ERIC Number: ED363695
Record Type: Non-Journal
Publication Date: 1993-Oct
Reference Count: N/A
Building the Middle. IEE Brief Number 7.
Berryman, Sue E.; And Others
Comprehensive high schools have developed into systems serving the high-achieving, college-bound students and the students who need remediation in basic skills, with little attention being paid to the large number of students who fall between these two levels. Little attention is paid to educating students for midlevel jobs that require more education today than they did previously. Attempting to change this situation, educators have developed a variety of learning arrangements and alternative approaches. They include the following: (1) cognitive apprenticeship, a problem-centered approach in which students become active learners through problem solving; (2) tech prep, which links vocational education in a secondary school to postsecondary technical education; (3) integrated academic and vocational education; (4) career magnet schools and academies that integrate academic and vocational education with a theme or focus school; (5) work-based youth apprenticeship, with a structured curriculum and a significant amount of education taking place on the job; (6) cooperative education, a less-structured approach, with students going to school part time and working part time; and (7) school-based enterprise, activities that encourage students to learn and use academic and entrepreneurship skills. These options should be measured against seven criteria to ensure that a model can be developed for building the middle.

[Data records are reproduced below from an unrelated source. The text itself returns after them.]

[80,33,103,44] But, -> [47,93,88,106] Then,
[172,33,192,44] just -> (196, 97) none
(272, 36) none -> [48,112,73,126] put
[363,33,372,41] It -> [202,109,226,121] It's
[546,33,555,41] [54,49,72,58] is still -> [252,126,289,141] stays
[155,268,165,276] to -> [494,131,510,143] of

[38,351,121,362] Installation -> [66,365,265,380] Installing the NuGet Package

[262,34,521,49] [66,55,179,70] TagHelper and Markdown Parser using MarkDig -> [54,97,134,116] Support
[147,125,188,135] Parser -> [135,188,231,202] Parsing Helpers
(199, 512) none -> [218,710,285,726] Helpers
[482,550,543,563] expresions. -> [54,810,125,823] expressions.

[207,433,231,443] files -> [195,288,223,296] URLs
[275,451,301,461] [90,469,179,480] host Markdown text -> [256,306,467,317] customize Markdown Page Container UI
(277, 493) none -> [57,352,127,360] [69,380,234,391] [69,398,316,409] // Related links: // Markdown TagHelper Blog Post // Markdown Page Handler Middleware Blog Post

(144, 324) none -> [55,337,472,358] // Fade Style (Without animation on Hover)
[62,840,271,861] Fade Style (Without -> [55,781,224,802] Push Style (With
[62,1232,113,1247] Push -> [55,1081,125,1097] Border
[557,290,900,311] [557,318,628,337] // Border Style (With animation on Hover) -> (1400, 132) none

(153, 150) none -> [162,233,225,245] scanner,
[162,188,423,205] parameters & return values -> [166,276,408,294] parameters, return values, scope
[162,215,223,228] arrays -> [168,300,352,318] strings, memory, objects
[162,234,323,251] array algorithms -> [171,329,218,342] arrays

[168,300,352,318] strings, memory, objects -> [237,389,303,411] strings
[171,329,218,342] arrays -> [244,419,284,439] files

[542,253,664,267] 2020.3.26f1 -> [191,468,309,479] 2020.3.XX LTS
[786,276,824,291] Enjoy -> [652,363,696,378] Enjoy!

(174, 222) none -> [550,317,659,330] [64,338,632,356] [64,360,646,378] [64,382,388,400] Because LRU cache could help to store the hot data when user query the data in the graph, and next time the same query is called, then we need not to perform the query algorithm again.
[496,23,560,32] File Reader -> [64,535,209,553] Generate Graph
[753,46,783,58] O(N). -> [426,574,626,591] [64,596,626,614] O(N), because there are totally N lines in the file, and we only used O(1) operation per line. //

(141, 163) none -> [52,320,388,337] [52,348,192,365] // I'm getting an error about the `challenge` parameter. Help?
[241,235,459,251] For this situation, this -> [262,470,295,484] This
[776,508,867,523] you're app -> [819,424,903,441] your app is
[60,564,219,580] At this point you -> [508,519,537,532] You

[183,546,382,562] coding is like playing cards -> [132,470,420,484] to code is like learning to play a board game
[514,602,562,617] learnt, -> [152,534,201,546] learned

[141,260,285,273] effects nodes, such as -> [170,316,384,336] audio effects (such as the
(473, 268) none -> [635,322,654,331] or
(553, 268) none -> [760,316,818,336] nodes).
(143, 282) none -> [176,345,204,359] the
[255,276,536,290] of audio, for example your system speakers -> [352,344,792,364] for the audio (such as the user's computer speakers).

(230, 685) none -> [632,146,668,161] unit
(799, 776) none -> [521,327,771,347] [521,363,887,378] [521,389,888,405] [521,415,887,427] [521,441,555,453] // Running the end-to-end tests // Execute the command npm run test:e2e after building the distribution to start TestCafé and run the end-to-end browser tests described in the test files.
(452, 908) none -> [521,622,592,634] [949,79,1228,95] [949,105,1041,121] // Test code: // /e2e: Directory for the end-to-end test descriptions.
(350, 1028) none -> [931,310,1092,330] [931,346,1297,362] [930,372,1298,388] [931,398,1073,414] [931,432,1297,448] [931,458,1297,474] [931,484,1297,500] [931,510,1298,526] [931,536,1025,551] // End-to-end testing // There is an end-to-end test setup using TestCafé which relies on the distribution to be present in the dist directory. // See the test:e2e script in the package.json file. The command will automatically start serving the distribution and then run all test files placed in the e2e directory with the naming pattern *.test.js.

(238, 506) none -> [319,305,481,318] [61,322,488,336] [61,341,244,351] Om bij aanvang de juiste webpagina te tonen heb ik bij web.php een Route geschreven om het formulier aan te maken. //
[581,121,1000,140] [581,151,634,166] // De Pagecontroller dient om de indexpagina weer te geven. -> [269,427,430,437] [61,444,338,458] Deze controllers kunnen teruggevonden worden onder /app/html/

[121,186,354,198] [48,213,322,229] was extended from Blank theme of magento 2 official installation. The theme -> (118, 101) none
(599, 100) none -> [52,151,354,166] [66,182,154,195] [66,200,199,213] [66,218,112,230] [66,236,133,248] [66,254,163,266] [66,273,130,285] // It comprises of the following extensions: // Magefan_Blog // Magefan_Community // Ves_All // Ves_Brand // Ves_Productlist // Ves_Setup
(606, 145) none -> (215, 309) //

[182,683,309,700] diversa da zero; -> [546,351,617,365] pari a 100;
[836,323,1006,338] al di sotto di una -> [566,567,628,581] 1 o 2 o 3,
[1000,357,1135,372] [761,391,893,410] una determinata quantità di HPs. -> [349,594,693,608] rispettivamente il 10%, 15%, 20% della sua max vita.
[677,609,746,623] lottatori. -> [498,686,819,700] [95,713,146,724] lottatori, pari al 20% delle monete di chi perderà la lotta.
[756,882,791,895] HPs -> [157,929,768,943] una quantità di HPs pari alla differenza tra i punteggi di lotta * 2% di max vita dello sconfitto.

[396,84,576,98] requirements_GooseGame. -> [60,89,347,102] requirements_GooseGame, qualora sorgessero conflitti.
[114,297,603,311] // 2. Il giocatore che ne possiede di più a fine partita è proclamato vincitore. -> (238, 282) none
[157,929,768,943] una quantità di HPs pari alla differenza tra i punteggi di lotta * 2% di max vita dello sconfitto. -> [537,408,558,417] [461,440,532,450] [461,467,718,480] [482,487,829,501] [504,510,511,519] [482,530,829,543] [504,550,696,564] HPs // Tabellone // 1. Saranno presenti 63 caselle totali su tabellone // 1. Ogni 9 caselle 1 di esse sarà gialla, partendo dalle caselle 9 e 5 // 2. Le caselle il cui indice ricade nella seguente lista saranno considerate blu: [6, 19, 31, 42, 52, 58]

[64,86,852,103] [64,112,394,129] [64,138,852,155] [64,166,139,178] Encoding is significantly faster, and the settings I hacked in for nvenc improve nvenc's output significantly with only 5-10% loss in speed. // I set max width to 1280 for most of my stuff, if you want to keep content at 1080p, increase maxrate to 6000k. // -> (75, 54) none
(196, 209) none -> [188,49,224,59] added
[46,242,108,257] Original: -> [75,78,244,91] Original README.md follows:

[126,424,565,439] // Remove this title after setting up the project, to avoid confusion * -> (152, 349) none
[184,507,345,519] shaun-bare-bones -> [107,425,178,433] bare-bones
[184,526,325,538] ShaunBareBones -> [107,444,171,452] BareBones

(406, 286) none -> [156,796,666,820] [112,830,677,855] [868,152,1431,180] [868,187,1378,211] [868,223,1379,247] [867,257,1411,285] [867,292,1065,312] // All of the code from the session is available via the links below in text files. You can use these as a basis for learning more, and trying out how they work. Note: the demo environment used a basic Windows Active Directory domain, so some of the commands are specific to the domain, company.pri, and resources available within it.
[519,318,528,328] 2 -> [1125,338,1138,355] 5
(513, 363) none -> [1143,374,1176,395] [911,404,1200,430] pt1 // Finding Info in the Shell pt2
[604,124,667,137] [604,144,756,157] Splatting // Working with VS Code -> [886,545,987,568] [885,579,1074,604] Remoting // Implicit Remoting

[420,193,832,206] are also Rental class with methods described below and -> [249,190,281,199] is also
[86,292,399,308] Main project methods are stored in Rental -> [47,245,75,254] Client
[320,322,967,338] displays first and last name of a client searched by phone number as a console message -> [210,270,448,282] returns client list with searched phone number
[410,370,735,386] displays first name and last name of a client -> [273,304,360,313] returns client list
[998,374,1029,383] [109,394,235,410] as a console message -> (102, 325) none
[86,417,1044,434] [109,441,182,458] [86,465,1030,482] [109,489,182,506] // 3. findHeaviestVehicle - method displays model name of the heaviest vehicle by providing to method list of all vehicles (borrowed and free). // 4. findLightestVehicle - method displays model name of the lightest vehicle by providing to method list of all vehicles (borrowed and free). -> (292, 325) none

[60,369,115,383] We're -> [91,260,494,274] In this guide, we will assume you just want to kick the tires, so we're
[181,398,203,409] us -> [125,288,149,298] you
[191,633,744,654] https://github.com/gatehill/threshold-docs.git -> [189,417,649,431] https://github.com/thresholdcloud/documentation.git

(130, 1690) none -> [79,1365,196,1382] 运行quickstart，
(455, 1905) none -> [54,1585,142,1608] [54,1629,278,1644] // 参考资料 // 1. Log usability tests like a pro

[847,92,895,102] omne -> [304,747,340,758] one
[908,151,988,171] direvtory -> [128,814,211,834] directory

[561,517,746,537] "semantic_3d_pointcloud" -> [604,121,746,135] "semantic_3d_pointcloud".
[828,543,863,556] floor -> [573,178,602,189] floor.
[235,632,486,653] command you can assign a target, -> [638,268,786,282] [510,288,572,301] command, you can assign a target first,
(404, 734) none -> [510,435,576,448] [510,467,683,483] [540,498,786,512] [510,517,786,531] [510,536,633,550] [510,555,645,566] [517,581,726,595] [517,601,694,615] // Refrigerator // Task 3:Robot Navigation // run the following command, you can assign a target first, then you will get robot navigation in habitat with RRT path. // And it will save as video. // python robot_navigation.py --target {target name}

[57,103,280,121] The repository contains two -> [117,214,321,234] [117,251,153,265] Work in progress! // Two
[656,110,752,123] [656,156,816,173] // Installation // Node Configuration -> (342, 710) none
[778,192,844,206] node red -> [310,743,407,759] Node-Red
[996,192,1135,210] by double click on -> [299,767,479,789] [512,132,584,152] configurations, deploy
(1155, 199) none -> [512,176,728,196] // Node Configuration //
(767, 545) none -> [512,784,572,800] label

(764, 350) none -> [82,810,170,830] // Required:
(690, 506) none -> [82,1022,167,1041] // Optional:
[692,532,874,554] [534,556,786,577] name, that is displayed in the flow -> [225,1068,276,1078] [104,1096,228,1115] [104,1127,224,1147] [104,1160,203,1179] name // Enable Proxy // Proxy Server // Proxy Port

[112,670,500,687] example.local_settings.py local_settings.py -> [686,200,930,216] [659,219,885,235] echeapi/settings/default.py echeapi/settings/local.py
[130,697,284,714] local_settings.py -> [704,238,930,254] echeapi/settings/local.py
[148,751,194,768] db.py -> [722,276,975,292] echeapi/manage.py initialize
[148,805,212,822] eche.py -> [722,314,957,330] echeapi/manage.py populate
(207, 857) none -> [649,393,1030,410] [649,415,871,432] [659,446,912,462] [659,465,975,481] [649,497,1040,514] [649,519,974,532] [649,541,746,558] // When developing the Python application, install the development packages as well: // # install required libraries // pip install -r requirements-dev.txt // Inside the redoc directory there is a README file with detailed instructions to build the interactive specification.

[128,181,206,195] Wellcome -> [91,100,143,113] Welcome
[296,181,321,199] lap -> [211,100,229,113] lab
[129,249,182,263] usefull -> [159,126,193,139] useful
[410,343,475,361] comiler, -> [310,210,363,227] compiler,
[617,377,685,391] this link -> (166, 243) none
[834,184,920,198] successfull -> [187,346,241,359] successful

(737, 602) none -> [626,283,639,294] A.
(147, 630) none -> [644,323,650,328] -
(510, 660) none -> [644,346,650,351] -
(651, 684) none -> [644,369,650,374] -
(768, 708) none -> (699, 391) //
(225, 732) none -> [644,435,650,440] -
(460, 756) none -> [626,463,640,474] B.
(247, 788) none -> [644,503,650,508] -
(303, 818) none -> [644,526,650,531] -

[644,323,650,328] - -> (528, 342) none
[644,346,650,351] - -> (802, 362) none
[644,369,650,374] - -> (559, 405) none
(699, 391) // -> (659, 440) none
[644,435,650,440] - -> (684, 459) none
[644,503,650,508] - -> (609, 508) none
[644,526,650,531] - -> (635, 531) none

The models most likely to succeed should have the following design elements: the pedagogic and curricular principles of cognitive apprenticeship, the organizational elements of academic and vocational integration, the articulation and occupational cluster principles of tech prep, and the rigorous skills certification system of work-based youth apprenticeship. (KC)
Descriptors: Academic Education, Apprenticeships, Educational Change, Educational Improvement, Educational Needs, Educational Trends, Futures (of Society), Integrated Curriculum, Job Training, Magnet Schools, Models, Noncollege Bound Students, Postsecondary Education, Program Development, Secondary Education, Vocational Education
Institute on Education and the Economy, Teachers College, Box 174, Columbia University, New York, NY 10027 (free).
Publication Type: Information Analyses
Education Level: N/A
Sponsor: William T. Grant Foundation, Washington, DC. Commission on Work, Family, and Citizenship.; Office of Vocational and Adult Education (ED), Washington, DC.
Authoring Institution: Columbia Univ., New York, NY. Inst. on Education and the Economy.